--- Task to carry out ---
Print the data exactly. Pictures stay out.

▽

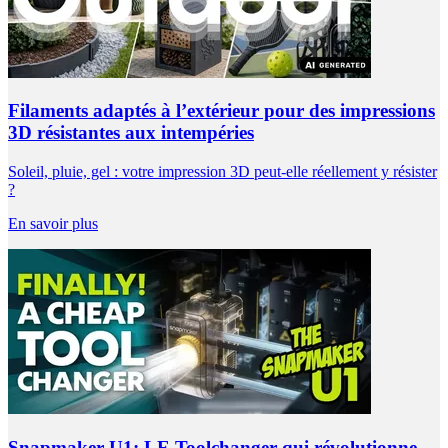
Filaments adaptés à l’extérieur pour des impressions
3D résistantes aux intempéries
Soleil, pluie, gel : votre impression 3D peut-elle réellement y résister
?
En savoir plus
Snapmaker U1: LE Toolchanger qui révolutionne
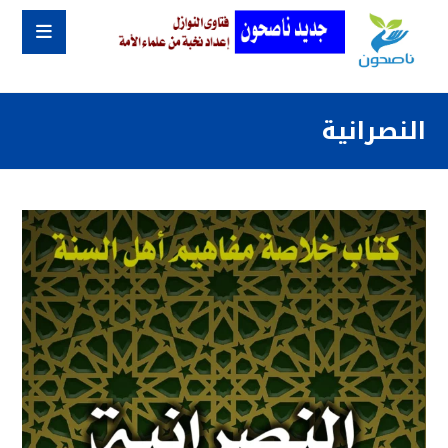
النصرانية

△

--- Written solution ---
Filaments adaptés à l’extérieur pour des impressions
3D résistantes aux intempéries
Soleil, pluie, gel : votre impression 3D peut-elle réellement y résister
?
En savoir plus
Snapmaker U1: LE Toolchanger qui révolutionne
النصرانية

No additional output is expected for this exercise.